Texte source:

------------

Tout semble avoir été dit sur la question de la « propriété foncière » au Sénégal, tant sont nombreuses les études publiées et les opinions émises sur ce sujet. Il est d’ailleurs remarquable que les thèses soutenues ont varié considérablement, la plupart du temps selon le but poursuivi par les auteurs et aussi suivant la valeur de leurs travaux préparatoires. La question ne s’en est guère trouvée élucidée, si elle n’a acquis quelques causes nouvelles d’obscurité venant s’ajouter à toutes celles qu’elle présentait déjà, par suite de la diversité des solutions administratives et l’imprécision des décisions judiciaires.

Chez le négro-africain, le patrimoine est divin et l’homme ne peut vendre ce qui est à Dieu. Le sol reste terre et ne s’aliène pas, car il est passé indifférencié. Les rapports de la famille et de la terre laissent paraître certaines constatations et remarques. Comme chez la plupart des populations anciennes, la cellule de la société sénégalaise est formée de la famille. D’après les traditions les mieux conservées, il semble qu’à l’origine la terre fut exploitée par des familles isolées et indépendantes. Celles-ci se multipliant formèrent des familles étendues ou lignages. Chaque membre mâle de la collectivité a le droit de posséder une part du bien commun. A titre exceptionnel, cette part est transmise d’ordinaire aux héritiers ; en l’absence de ceux-ci, elle fait retour au bien commun. Les femmes sans ressources appartenant à la communauté ont également droit à des parcelles. Il faudra insister à ce niveau sur la superposition des droits coutumiers. A savoir le droit magico-religieux du prêtre terrien, le droit de feu, le droit de sabot et le droit du canon né de la colonisation.

La colonisation ne visait qu’un seul but : amorcer le processus de développement économique. Or cette politique suppose que l’Etat, s’appropriant les terres, les redistribuera par voie de concession aux individus qui auraient alors cette liberté dans l’exploitation des terres. Cela ne pouvait aboutir qu’à l’introduction de la notion de propriété individuelle de la terre. Les autochtones firent pièce de cette théorie grâce à une conviction inébranlable d’un droit héréditaire traditionnel et collectif de la famille. Dans l’esprit du réformateur du domaine national de 1964, il n’était question ni d’étatisation ni de socialisation encore moins de nationalisation des terres. Mais, à travers des coopératives, de regrouper les ruraux pour les aider à acquérir de nouveaux moyens de production et de gestion pour aboutir à une agriculture moderne.

------------

Données fournies:
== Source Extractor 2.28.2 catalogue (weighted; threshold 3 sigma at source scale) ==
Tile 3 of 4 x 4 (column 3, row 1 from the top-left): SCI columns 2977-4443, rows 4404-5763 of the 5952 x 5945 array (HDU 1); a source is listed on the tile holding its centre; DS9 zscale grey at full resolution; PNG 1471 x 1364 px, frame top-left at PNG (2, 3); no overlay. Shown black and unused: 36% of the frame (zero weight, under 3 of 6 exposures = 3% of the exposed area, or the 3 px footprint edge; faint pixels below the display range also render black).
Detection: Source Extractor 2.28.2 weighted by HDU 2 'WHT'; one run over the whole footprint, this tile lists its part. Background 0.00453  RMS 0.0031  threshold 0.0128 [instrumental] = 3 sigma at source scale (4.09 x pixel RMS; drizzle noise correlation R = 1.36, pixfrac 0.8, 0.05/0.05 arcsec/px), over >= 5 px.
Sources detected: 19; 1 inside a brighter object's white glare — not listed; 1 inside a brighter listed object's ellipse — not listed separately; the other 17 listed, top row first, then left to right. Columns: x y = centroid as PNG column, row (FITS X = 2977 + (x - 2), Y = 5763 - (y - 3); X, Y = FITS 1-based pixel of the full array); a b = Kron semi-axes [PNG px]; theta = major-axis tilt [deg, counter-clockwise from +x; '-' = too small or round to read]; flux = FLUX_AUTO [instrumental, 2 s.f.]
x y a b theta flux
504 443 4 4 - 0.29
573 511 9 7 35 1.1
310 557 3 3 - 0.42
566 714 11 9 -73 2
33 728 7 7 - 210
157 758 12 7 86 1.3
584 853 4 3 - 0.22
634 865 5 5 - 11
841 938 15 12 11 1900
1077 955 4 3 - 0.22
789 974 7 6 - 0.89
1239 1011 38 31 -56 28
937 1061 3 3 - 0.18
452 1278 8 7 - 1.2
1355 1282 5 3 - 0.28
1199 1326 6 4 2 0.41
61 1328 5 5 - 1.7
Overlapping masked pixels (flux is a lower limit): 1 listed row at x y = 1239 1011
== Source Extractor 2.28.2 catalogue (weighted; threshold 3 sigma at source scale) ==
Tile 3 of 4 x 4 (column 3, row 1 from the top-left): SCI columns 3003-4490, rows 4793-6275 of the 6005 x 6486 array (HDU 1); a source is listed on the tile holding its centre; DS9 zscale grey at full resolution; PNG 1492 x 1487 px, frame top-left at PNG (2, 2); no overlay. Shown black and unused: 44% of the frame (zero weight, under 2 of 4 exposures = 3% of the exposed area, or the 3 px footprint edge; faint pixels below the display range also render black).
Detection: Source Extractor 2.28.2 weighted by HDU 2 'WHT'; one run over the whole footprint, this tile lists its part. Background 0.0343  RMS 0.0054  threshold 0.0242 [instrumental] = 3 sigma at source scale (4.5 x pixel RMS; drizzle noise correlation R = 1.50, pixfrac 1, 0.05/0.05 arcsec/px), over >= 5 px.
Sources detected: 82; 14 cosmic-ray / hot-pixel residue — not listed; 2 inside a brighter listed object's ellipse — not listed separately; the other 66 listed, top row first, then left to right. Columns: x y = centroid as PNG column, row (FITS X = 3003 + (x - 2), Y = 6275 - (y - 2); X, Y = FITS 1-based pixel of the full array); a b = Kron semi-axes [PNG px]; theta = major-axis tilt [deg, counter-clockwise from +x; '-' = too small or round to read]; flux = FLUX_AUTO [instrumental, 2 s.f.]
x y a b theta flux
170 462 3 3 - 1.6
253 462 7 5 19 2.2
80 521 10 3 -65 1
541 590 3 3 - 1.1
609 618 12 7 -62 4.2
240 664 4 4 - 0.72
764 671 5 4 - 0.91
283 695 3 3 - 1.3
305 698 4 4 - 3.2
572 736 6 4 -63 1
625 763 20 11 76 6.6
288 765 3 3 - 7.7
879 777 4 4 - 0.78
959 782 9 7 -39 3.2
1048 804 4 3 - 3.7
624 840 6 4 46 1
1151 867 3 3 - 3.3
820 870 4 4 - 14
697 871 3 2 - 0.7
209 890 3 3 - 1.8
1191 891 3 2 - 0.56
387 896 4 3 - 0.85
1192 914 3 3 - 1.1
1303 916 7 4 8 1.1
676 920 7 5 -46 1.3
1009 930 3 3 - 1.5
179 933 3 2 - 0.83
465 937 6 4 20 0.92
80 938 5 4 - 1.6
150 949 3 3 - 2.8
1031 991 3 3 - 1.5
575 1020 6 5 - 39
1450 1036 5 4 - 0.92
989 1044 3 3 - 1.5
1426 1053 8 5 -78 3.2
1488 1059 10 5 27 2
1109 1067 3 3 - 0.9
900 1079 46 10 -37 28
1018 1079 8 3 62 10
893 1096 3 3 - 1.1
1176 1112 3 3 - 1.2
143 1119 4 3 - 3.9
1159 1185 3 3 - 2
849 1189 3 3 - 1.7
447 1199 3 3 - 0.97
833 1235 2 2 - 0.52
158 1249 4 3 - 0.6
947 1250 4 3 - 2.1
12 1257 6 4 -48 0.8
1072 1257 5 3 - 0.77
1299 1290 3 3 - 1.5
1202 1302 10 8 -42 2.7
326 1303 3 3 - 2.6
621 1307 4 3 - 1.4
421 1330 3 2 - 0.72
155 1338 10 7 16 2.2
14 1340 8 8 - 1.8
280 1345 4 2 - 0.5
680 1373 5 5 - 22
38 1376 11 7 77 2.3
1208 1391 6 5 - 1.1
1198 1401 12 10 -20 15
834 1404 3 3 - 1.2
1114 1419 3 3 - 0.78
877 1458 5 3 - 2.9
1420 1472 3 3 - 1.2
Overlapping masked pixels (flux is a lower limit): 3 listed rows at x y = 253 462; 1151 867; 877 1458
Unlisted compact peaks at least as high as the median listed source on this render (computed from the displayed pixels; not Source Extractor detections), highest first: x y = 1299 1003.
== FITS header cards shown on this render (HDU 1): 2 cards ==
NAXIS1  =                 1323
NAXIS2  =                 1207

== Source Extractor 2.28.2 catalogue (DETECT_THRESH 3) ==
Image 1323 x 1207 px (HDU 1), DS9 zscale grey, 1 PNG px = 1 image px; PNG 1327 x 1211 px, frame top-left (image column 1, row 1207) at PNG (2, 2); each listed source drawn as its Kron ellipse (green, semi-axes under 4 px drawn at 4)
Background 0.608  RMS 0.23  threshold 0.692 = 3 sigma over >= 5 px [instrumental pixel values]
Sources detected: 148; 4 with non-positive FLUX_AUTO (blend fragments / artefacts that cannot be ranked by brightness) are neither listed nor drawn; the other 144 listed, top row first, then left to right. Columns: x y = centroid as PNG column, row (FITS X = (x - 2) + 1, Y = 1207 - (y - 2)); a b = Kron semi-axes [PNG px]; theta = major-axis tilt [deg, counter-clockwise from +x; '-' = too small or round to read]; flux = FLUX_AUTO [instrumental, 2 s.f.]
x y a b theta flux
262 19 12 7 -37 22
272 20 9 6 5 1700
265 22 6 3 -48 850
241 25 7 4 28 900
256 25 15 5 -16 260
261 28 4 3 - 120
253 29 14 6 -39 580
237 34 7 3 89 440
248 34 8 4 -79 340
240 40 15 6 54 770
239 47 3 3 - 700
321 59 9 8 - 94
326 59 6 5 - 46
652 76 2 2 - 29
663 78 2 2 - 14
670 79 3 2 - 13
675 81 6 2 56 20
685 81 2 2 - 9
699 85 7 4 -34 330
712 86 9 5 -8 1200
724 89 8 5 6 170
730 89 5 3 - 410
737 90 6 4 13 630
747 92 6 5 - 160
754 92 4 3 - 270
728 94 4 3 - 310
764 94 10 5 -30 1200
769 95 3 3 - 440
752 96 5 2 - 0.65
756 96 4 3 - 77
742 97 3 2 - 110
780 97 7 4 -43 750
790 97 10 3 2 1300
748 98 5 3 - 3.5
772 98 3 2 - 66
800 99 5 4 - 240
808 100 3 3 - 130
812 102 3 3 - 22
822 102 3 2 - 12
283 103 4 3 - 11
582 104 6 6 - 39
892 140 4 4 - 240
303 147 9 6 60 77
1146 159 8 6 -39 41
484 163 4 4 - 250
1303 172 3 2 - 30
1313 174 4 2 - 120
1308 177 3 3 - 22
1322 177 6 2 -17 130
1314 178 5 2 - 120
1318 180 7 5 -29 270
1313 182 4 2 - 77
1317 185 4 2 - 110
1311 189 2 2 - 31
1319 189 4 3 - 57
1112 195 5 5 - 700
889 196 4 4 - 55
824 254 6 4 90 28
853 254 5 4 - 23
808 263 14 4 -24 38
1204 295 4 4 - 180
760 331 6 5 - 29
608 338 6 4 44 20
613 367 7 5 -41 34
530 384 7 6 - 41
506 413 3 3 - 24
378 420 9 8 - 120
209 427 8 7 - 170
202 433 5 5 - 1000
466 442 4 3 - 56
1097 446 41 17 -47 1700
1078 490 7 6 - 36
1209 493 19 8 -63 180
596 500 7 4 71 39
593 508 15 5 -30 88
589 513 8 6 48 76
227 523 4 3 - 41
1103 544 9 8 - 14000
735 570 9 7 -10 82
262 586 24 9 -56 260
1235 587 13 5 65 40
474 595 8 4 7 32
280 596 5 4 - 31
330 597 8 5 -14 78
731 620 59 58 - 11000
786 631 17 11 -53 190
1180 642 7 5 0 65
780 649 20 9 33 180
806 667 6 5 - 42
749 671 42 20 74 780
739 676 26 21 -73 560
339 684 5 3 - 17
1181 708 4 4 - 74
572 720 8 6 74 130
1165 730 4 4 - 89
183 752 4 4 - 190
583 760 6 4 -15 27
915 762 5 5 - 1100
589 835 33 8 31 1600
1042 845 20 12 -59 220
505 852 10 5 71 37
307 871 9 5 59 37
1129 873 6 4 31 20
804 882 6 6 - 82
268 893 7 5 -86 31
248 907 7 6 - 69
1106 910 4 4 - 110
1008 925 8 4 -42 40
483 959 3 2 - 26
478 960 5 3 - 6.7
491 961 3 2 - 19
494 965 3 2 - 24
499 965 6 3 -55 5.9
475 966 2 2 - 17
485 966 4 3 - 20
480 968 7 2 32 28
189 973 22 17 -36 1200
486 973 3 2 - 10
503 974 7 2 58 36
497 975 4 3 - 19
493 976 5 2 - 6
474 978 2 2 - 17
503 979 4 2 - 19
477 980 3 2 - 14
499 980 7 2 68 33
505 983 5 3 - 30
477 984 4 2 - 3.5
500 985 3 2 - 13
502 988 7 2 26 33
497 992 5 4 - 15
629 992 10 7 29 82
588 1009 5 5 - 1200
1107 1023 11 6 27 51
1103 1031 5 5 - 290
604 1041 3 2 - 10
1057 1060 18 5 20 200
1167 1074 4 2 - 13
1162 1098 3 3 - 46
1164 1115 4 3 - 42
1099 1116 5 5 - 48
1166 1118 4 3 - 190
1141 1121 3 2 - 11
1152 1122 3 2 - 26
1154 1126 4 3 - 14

------------

Consigne: Comment résumer le texte source en deux phrases ? Les données ne sont pas tirées du texte source : elles proviennent d'une autre origine.

Réponse: Dans la tradition négro-africaine au Sénégal, la terre est un patrimoine divin qui ne s'aliène pas et relève du bien commun de la famille élargie, où chaque membre mâle a droit à une part. La colonisation, qui visait le développement économique, devait conduire à la propriété individuelle par des concessions de l'État, ce à quoi les autochtones opposèrent leur droit héréditaire et collectif, tandis que la réforme du domaine national de 1964 voulait regrouper les ruraux en coopératives pour aboutir à une agriculture moderne.